See the people taking a selfie at the lower right?

I was not busking, however. My shamanic dancing is a part of my spiritual practice. How could I have expected that nice woman to understand? Even I don't really get it.

The truth is, it kind of made my day when that happened.

There have been a number of memorable experiences like that this week, also memorable experiences that are painful, such as seeing the filthy man with no legs dragging himself across the floor of the Metro train. He didn't even have a little cart with wheels. There was the angel faced young girl of maybe 10 years who approached me the day I went up to Montmartre. She started trying to engage me in conversation, saying she needed to practice her very poor English. My head was shaking back and forth - no, no. I said NON! But she came closer.
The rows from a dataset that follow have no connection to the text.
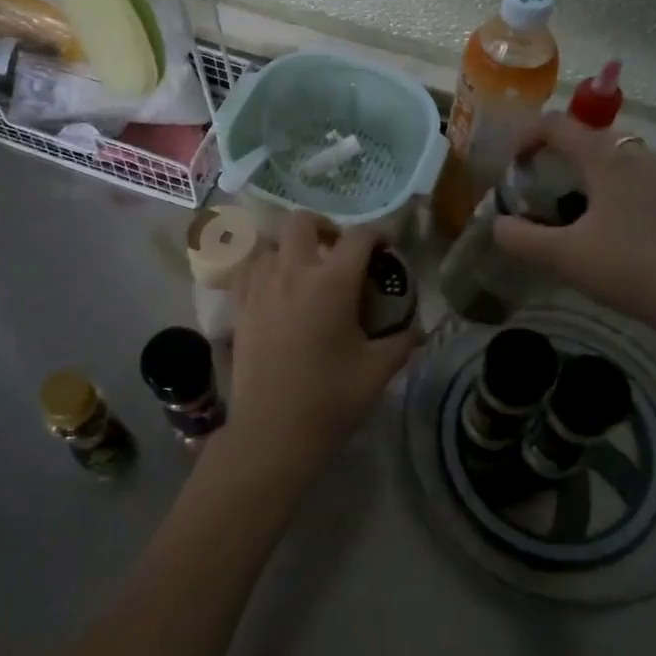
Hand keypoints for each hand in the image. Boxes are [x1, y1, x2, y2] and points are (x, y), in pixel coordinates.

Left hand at [221, 214, 417, 485]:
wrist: (272, 433)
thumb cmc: (330, 400)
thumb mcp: (377, 371)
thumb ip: (401, 342)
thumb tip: (416, 330)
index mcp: (332, 283)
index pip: (358, 237)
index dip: (378, 234)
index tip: (386, 248)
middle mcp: (292, 273)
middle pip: (302, 222)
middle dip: (325, 226)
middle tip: (339, 251)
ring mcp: (260, 288)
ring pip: (270, 243)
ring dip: (290, 247)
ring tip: (304, 270)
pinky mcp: (239, 308)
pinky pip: (247, 269)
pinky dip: (263, 267)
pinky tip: (274, 288)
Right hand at [492, 114, 655, 350]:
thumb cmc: (628, 268)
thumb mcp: (563, 257)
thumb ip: (520, 238)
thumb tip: (497, 224)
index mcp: (606, 160)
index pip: (559, 125)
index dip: (528, 135)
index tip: (514, 163)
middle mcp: (641, 158)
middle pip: (594, 138)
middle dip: (564, 154)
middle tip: (547, 186)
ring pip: (625, 161)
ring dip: (598, 174)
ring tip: (584, 212)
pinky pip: (650, 186)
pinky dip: (627, 196)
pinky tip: (627, 236)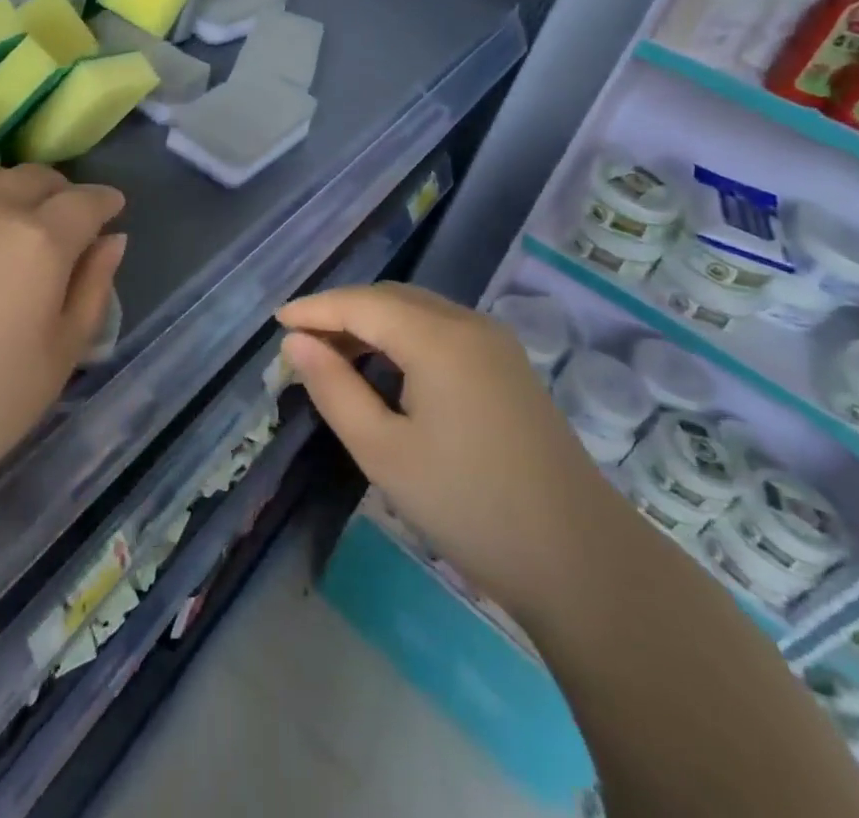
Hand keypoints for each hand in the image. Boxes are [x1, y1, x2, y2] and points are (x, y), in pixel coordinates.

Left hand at [0, 165, 125, 513]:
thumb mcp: (62, 354)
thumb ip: (93, 287)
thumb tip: (112, 239)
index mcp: (39, 240)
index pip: (85, 201)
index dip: (104, 202)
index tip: (111, 209)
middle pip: (34, 177)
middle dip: (59, 192)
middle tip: (63, 219)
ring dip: (9, 190)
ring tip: (8, 220)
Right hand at [280, 283, 618, 616]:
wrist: (582, 560)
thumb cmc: (469, 505)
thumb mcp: (383, 451)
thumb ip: (334, 388)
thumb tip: (296, 344)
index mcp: (438, 338)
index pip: (361, 303)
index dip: (315, 308)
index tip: (276, 323)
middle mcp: (468, 323)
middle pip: (390, 298)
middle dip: (341, 313)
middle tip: (300, 345)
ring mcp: (495, 343)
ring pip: (416, 311)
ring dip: (371, 324)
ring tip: (333, 356)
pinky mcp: (508, 366)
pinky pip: (440, 330)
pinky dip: (402, 337)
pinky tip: (385, 370)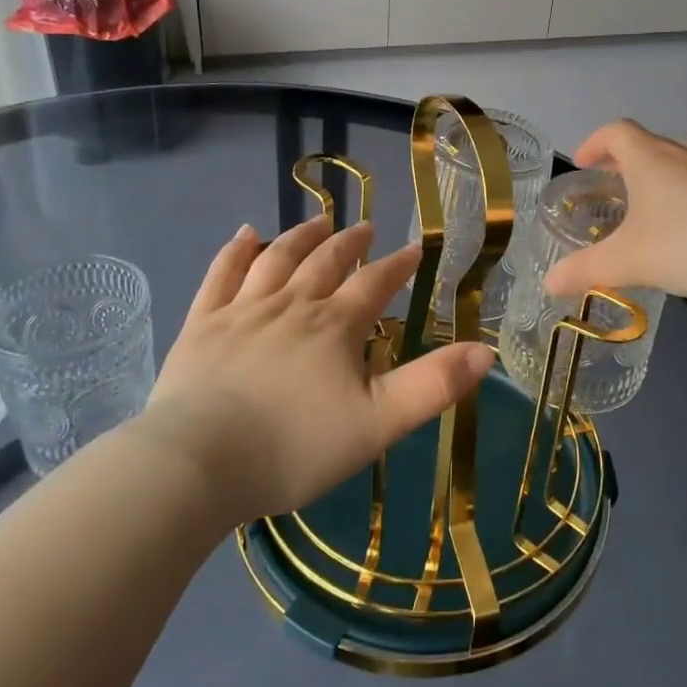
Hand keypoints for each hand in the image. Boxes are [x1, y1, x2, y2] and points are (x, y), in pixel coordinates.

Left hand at [136, 217, 495, 529]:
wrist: (200, 463)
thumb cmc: (295, 448)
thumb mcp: (378, 424)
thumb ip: (433, 386)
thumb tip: (486, 351)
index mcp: (335, 326)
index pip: (375, 284)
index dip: (398, 265)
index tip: (414, 249)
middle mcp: (292, 304)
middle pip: (326, 262)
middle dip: (350, 243)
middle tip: (364, 227)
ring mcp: (243, 310)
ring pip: (277, 258)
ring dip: (300, 237)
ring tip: (317, 222)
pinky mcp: (202, 324)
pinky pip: (221, 274)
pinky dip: (236, 250)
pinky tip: (245, 234)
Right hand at [543, 120, 686, 304]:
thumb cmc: (685, 243)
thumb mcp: (627, 261)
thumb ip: (584, 270)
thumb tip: (548, 284)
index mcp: (648, 158)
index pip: (616, 131)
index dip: (594, 143)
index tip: (582, 163)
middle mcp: (680, 155)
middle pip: (647, 142)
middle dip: (623, 160)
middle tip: (609, 185)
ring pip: (677, 160)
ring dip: (656, 174)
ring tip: (645, 204)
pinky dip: (682, 192)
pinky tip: (682, 227)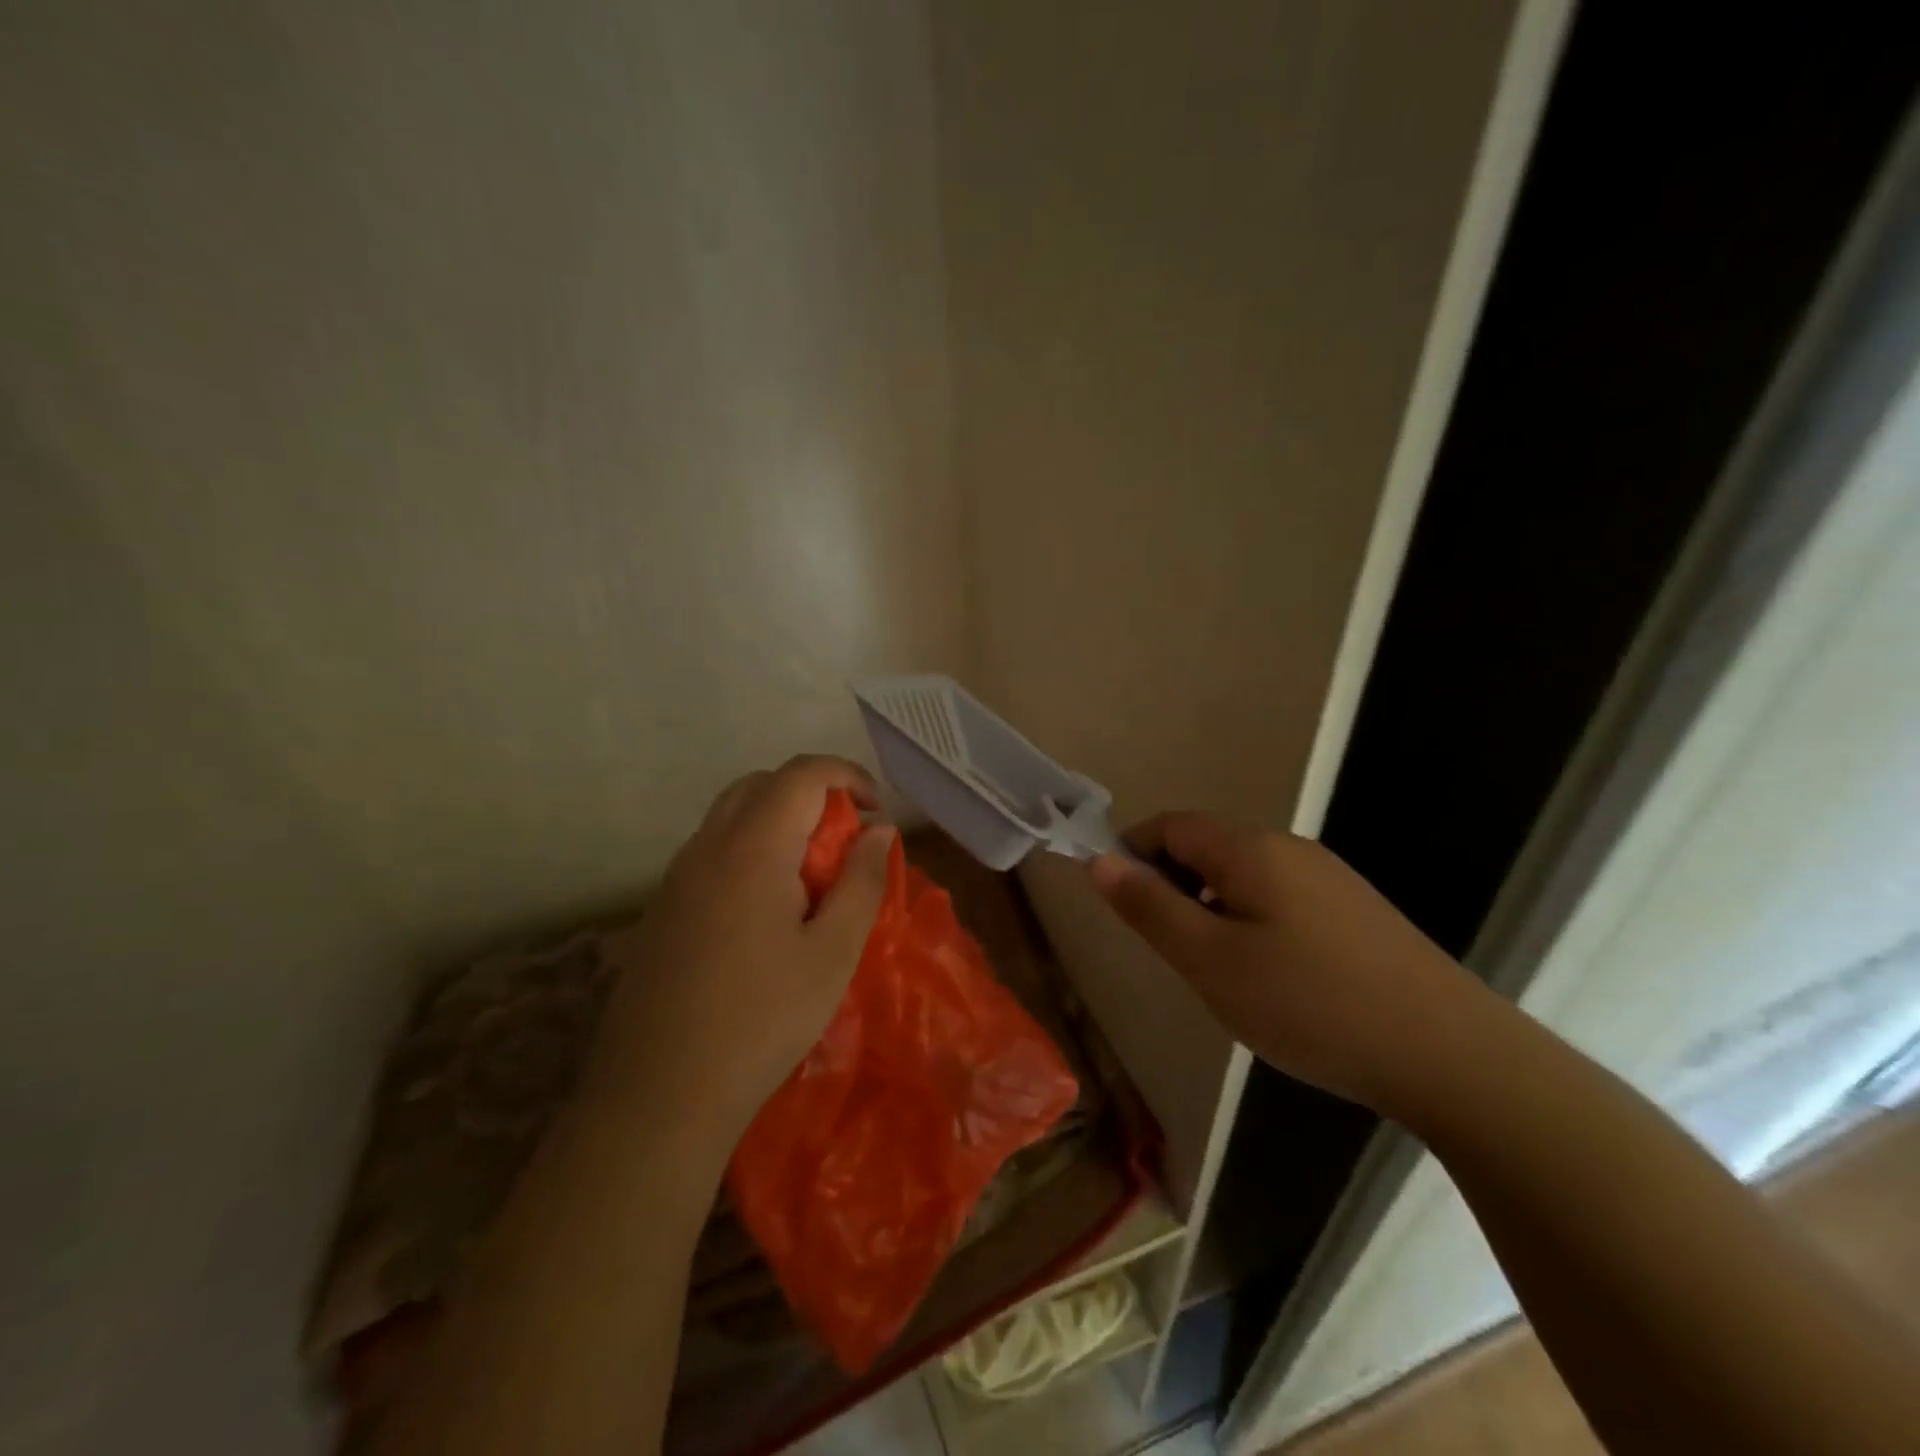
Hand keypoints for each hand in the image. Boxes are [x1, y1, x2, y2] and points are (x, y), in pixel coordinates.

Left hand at [590, 755, 895, 1140]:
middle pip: (761, 784)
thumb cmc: (762, 1021)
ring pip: (732, 814)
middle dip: (812, 793)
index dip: (846, 776)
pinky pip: (712, 849)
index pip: (801, 774)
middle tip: (845, 839)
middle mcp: (708, 847)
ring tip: (811, 873)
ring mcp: (677, 876)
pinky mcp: (662, 907)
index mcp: (753, 848)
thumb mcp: (833, 953)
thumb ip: (862, 882)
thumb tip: (880, 831)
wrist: (659, 1094)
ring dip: (778, 820)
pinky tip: (767, 907)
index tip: (876, 811)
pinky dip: (750, 848)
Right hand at [1088, 811, 1490, 1114]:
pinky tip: (1273, 980)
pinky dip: (1251, 923)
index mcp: (1250, 849)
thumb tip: (1100, 860)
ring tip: (1218, 972)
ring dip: (1211, 908)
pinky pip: (1280, 900)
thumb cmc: (1310, 1004)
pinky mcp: (1356, 912)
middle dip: (1172, 886)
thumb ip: (1150, 907)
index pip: (1170, 825)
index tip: (1121, 904)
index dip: (1133, 852)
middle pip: (1208, 847)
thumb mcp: (1211, 961)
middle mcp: (1290, 849)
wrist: (1451, 1055)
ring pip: (1244, 877)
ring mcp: (1330, 879)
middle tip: (1170, 950)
She was trying to maintain eye contact, but my instincts warned me not to let myself be entranced. Even as I said NON! and turned to walk away, her tiny, greasy hand tried to slip into my bag. I slapped her hand - hard - before she could grab anything. I was wearing a ring. I'm sure it really hurt, but she didn't seem injured. She almost shrugged her shoulders as she turned to go. It was disturbing.

I wonder what her life is like? Probably not like the lives of the beautiful men, perfectly coiffed and dressed to the nines, walking around Saint-Germaine de Pres, not like my fabulous vacation life of extravagance and comfort, no. I wonder where she sleeps? Does she have a family?

Who knows?

My week here was the best of times and the worst of times. I've been bipolar all week, either flying high or feeling utterly despondent. I believe something very important happened to me here this week, but I'm quite a ways from finding a language to express whatever it was. I feel as confused as the woman who wanted to give me a tip. I know I was on the job as it were (if being a shaman is a job), but as for what actually went on under the surface, so far, I hardly understand anything about it. I know it was important. Or - I think so. Needless to say I'll be thinking about it for a long time.

Paris is sublime. Paris is difficult. I have a strong love/hate relationship with this grand dame of a city, I surely do.

I always think of DC as a very intense city, but everything is relative. Compared to Paris, DC is relaxed, uncomplicated and affordable. I can't wait to go home!


  1. What a trip, Reya. I love that you danced at the Eiffel tower, among the buskers, & that you have a sense of humor regarding the euro from the lady. Your dance must have been awesome for the sky to open up like that. I might have kept the euro as a token of the moment, but of course you had to give it back.

    Those lovelocks on European bridges? I took pics of them also, but I find them troubling more than romantic.

  2. It would have been polite for me to keep the Euro. But I was so startled. Thanks, Kerry. It was a serious trip!!

  3. wonderful wrap up and the accompanying photographs c'est parfait!!

  4. I think it will probably take a while for you to distill your experience into words and descriptions (beyond those you've already offered, which have been great)! I remember that guy on the floor of the metro, too. It's funny that as he passed us while we were talking, neither of us commented on him, but both of us noticed.

    It's funny that the Eiffel Tower turned out to be so powerful for you, as you'd been unexcited about the prospect of visiting it! You never know, right?!

  5. So true. I never know!

    And yes, we looked down at the guy - I had to move to let him through. I think it was respectful that we said nothing. I mean, what could we have said?